In our previous scenario we decided to migrate our codebase to Playwright. We will do the same action here. First, we will add another configuration file codecept.playwright.conf.ts.

// codecept.playwright.conf.ts
import 'dotenv/config'
import { setHeadlessWhen, setWindowSize } from '@codeceptjs/configure'

setHeadlessWhen(process.env.HEADLESS === 'true')
setWindowSize(1600, 1200)

export const config: CodeceptJS.MainConfig = {
  name: 'codeceptjs-playwright-typescript-boilerplate',
  tests: './tests/**/**.spec.ts',
  output: process.env.OUTPUT_PATH,
  helpers: {
    Playwright: {
      url: process.env.BASE_URL,
      show: process.env.HEADLESS === 'false',
      video: true,
      trace: true,
      browser: 'chromium',
      ignoreHTTPSErrors: true,
      waitForTimeout: 45_000,
      waitForNavigation: 'load',
      keepVideoForPassedTests: false,
      keepTraceForPassedTests: true,
    },
  },
  include: {
    I: './CustomSteps',
    HomePage: './pages/HomePage',
  },
  multiple: {
    desktop: {
      browsers: [
        { browser: 'chromium' },
        { browser: 'firefox' },
        { browser: 'webkit' }
      ]
    },
  },
  plugins: {
    retryFailedStep: {
      enabled: true
    },
    screenshotOnFail: {
      enabled: true
    },
    stepByStepReport: {
      enabled: true
    },
  }
}

This file is identical to the previous file with the only amendment: the helper we are using now is Playwright.

npm install --save-dev playwright


Install NPM dependencies for Playwright and this is it. We are now running our codebase in Playwright! The only change is the configuration!

Well, it might not be that simple

That’s right. Depending on the other helpers and plugins that you are using it might be more than just a configuration change, but the benefits are clear: abstraction provides us a way to stick to the same APIs migrating from one underlying framework to the other.

Automate both web and mobile apps

Another benefit of an abstraction approach is that you can abstract away more application types with one codebase if projects are tightly coupled from the business logic perspective. It’s possible to automate both web and mobile applications with CodeceptJS. Configure Appium helper to take advantage of that. A sample Appium configuration is shown below.

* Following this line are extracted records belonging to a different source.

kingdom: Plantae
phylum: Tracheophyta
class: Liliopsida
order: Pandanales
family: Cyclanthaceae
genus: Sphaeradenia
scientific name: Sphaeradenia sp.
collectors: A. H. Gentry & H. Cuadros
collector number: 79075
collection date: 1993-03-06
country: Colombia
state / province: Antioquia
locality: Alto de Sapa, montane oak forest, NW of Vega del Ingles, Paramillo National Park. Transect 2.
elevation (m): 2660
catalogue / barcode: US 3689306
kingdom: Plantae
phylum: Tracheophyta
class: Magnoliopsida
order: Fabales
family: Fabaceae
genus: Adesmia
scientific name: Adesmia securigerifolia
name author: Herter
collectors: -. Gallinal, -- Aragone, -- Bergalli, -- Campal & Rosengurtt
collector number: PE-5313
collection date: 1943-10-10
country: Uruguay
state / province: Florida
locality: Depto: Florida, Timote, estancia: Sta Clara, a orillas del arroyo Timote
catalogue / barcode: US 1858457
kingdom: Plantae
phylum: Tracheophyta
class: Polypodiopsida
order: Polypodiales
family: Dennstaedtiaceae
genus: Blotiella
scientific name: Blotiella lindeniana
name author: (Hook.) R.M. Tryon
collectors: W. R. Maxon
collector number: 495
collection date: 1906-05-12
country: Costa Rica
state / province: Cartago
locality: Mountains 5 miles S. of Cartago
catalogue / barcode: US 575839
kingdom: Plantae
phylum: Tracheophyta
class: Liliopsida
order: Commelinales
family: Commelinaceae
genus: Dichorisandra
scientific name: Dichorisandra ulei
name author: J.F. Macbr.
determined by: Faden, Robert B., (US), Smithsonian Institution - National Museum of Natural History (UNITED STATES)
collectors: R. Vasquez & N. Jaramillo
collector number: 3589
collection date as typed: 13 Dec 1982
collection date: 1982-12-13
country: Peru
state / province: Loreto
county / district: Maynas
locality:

// codecept.appium.conf.ts
import 'dotenv/config'

export const config: CodeceptJS.MainConfig = {
  name: 'codeceptjs-appium-typescript-boilerplate',
  tests: './tests/**/**.spec.ts',
  output: process.env.OUTPUT_PATH,
  helpers: {
    Appium: {
     platform: 'iOS',
     url: '/path/to/your.app',
     desiredCapabilities: {
       deviceName: 'iPhone 12',
       platformVersion: '16.0',
       browserName: 'safari',
     },
   },
  },
  include: {
    I: './CustomSteps',
    HomePage: './pages/HomePage',
  },
  plugins: {
    retryFailedStep: {
      enabled: true
    },
    screenshotOnFail: {
      enabled: true
    },
    stepByStepReport: {
      enabled: true
    },
  }
}

Summary

This article discusses the risk of vendor lock-in with end-to-end test automation and proposes a solution to reduce this risk. It suggests to use an abstraction, specifically with a test automation framework like CodeceptJS, to mitigate the risk. CodeceptJS is a driver agnostic end-to-end testing frameowrk that provides the same APIs across different drivers, simplifying migration from one framework to another. Even though we acknowledge that depending on the helpers and plugins used, migration might involve more than just a configuration change, a different approach to a problem will pay your team in the long run.